Dalam aspek kepemimpinan, koordinasi internal terus dilakukan melalui rapat rutin, baik secara daring maupun luring. Hal tersebut dilakukan untuk menjaga komunikasi dan kesinambungan kerja organisasi.
Sementara Sekretaris LPCR-PM, Tholin, S.E., menjelaskan terdapat tujuh program yang telah terlaksana atau sedang berjalan. Adapun tiga program lainnya belum terlaksana dan akan dilakukan pemrograman ulang.
Tiga program yang menjadi prioritas tindak lanjut adalah pelatihan fasilitator Satu Desa Satu Kader Kesehatan Muhammadiyah, pelatihan tata kelola masjid Muhammadiyah, serta program bantuan pendirian ranting baru.
Ketiga program tersebut berkaitan erat dengan penguatan struktur Persyarikatan, peningkatan kapasitas kader, serta optimalisasi peran Muhammadiyah di tengah masyarakat.
Fathurrahim mengapresiasi kinerja LPCR-PM yang memiliki cakupan tugas cukup luas. Saat ini terdapat 27 cabang dan 385 ranting Muhammadiyah di Kabupaten Lamongan.
“Cakupan yang luas ini tentu menjadi tantangan, tetapi sekaligus peluang untuk memperkuat pembinaan cabang dan ranting secara berkelanjutan,” jelasnya.
LSBO Jadikan Seni dan Olahraga sebagai Ruang Dakwah
Ketua LSBO PDM Lamongan, Drs. Ady Sucipto Djaiz, M.Pd., memaparkan sejumlah capaian program sepanjang 2026.
Di antaranya pameran seni budaya, sarasehan budaya, festival drumband, hingga prestasi Juara II tingkat Jawa Timur dalam Turnamen Futsal PWM Jawa Timur. LSBO juga mengikuti Rakorwil LSBO PWM Jawa Timur, Rakernas LSB PP Muhammadiyah, serta Kemah Akbar Seniman dan Budayawan Muhammadiyah.

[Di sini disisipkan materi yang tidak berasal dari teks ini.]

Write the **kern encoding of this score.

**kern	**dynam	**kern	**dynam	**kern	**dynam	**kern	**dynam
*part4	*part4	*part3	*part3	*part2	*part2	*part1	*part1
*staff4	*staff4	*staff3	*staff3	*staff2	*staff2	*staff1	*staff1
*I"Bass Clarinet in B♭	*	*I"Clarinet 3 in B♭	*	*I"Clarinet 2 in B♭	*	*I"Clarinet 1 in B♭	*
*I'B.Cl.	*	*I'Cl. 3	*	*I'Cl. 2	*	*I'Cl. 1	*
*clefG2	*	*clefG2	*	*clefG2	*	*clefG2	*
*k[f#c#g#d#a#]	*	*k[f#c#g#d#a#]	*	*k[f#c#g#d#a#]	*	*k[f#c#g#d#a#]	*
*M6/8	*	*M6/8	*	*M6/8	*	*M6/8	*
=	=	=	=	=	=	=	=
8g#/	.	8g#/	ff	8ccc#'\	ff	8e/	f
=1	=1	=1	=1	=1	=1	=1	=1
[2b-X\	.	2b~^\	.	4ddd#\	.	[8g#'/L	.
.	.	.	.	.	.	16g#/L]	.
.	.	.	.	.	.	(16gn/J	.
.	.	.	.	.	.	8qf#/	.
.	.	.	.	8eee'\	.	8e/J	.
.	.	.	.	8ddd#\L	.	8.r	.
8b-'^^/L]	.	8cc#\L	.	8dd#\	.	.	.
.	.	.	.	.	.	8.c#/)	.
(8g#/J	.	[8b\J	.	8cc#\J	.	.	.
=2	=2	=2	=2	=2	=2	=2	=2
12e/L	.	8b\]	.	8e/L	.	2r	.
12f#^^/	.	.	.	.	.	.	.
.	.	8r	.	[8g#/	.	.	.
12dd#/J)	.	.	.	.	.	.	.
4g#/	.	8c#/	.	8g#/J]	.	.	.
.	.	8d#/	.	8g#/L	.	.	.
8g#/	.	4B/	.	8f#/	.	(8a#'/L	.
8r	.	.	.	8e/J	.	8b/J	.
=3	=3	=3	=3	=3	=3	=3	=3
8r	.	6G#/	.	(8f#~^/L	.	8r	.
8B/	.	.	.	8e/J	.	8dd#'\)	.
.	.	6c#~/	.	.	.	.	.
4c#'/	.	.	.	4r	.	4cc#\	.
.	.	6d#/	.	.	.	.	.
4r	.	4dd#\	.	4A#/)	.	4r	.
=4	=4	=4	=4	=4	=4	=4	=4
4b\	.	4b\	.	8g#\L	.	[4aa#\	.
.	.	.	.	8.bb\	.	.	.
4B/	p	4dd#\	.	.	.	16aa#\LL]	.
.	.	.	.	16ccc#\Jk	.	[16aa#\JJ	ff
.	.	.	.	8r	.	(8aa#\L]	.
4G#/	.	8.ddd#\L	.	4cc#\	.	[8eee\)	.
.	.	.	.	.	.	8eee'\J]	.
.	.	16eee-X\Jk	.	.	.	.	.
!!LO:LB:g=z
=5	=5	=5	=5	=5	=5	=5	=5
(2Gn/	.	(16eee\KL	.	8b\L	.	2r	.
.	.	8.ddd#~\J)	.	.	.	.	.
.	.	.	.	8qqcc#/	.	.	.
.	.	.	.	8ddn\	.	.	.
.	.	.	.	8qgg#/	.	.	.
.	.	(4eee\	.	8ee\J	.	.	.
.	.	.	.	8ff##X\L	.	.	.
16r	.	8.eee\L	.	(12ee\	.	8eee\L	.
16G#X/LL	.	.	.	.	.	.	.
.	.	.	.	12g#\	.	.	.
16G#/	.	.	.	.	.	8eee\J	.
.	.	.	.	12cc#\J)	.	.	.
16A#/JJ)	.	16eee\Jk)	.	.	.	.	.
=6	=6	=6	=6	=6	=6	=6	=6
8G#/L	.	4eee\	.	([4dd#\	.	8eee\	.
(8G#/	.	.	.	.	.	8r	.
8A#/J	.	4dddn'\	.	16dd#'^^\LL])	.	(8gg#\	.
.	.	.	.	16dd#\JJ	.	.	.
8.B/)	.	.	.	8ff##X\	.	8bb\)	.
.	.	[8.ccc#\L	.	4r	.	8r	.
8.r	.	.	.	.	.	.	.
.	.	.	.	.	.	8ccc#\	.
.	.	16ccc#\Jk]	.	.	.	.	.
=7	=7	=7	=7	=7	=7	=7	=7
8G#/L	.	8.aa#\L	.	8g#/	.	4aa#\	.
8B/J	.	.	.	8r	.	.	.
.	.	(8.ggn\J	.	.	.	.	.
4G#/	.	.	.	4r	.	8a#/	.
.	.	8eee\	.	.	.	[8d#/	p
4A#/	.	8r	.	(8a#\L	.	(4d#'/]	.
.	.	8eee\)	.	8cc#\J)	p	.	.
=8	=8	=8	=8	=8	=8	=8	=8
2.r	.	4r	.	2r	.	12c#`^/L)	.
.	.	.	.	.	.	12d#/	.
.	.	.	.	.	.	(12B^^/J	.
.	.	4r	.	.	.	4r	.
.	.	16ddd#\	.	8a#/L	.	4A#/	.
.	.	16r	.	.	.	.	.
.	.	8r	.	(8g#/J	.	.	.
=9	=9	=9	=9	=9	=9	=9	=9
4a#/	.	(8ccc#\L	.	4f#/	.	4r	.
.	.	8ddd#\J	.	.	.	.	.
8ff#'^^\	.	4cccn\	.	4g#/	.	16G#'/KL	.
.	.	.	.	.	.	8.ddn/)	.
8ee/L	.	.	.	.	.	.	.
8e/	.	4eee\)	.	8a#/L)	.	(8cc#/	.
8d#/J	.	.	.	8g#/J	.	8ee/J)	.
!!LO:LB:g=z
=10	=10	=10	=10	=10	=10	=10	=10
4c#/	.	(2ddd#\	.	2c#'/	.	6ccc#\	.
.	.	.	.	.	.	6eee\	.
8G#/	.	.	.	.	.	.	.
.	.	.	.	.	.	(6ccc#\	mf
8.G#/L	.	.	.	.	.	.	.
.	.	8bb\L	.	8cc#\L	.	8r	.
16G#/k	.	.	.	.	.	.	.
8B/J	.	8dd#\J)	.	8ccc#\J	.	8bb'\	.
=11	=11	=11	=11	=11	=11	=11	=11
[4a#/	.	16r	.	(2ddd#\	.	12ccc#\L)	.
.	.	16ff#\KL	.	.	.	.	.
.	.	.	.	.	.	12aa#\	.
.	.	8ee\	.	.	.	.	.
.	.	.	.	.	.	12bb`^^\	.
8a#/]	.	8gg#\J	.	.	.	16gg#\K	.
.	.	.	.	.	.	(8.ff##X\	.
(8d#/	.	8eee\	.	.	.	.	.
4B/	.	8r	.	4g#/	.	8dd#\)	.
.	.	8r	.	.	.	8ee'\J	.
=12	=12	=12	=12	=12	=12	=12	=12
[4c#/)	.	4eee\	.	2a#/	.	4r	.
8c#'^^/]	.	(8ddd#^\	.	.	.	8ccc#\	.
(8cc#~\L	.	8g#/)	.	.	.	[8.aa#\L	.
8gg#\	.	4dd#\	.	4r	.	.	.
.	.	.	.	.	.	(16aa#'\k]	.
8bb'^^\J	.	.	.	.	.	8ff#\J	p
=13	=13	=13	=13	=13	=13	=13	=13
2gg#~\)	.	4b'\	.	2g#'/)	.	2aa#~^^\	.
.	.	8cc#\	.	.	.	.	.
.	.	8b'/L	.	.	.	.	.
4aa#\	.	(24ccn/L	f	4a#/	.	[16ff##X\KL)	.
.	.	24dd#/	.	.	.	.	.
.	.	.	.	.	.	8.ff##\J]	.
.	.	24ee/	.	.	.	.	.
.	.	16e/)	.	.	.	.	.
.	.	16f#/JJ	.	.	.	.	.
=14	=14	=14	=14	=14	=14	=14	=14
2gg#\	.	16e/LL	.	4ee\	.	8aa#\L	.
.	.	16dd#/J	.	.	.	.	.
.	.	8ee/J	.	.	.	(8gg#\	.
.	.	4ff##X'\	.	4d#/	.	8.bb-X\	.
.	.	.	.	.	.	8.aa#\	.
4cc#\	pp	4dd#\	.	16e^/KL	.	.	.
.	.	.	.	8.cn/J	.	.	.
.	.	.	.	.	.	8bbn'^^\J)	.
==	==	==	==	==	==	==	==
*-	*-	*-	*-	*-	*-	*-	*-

Berbagai kegiatan tersebut menjadi ruang aktualisasi potensi seni, budaya, dan olahraga sekaligus memperluas kiprah Muhammadiyah di tengah masyarakat.
Untuk empat bulan terakhir, LSBO juga mempersiapkan sejumlah agenda yang belum terealisasi. Salah satunya perlombaan dalam rangka Milad Muhammadiyah ke-114.
Persiapan kegiatan didorong dilakukan secara matang, baik dari sisi teknis maupun administrasi, sehingga program dapat terlaksana sesuai tujuan.
MPK SDI Perkuat Ideologi dan Kaderisasi
Dari MPK SDI PDM Lamongan, Sekretaris Majelis, Dedi Kurniawan, menyampaikan sejumlah program yang telah terlaksana, di antaranya pendampingan Baitul Arqam Amal Usaha Muhammadiyah (AUM) dan pendampingan Baitul Arqam pimpinan.
Program tersebut menjadi bagian dari penguatan ideologi, pemahaman nilai-nilai Persyarikatan, sekaligus peningkatan kualitas sumber daya insani Muhammadiyah.
Adapun program yang akan dilaksanakan meliputi asistensi dan pendampingan Baitul Arqam bagi Ortom yang baru menyelesaikan Musyawarah Daerah (Musyda). Program ini diarahkan untuk memperkuat konsolidasi dan peneguhan ideologi kader pasca-Musyda.
MPK SDI juga merencanakan penyusunan modul Baitul Arqam untuk seluruh jenjang AUM serta penyelenggaraan Sekolah Ideologi Politior.
Menanggapi laporan tersebut, Fathurrahim mendorong MPK SDI segera membentuk tim penyusun modul Baitul Arqam.
Menurutnya, penyusunan modul perlu dilanjutkan dengan pelatihan bagi guru agar materi yang telah dirumuskan dapat diterapkan secara tepat dalam proses pembinaan di lingkungan AUM dan sekolah Muhammadiyah.
“Modul jangan hanya menjadi dokumen panduan, tetapi harus menjadi instrumen pembelajaran ideologi yang bisa digunakan secara berkesinambungan,” pesannya.
Bukan Sekadar Laporan
Menutup rapat, Fathurrahim menegaskan agar setiap majelis dan lembaga segera menyiapkan instrumen yang dibutuhkan untuk mendukung pelaksanaan program.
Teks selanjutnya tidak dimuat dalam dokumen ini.